▶ **処理対象**:
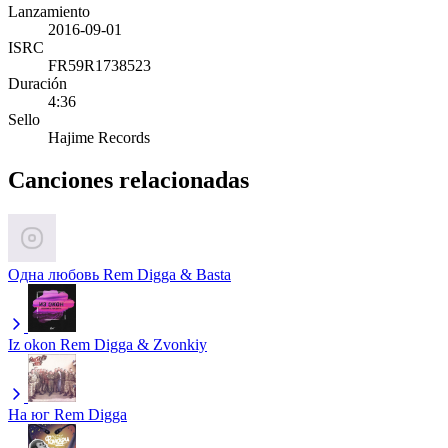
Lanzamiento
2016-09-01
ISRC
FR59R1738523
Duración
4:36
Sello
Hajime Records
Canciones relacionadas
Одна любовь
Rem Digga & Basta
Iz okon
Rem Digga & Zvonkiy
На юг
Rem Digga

▶ **作業指示**: 上記の行をすべて、一字一句変えずにそのまま繰り返してください。画像は回答に含めないでください。

▶ **以下結果**:
Lanzamiento
2016-09-01
ISRC
FR59R1738523
Duración
4:36
Sello
Hajime Records
Canciones relacionadas
Одна любовь
Rem Digga & Basta
Iz okon
Rem Digga & Zvonkiy
На юг
Rem Digga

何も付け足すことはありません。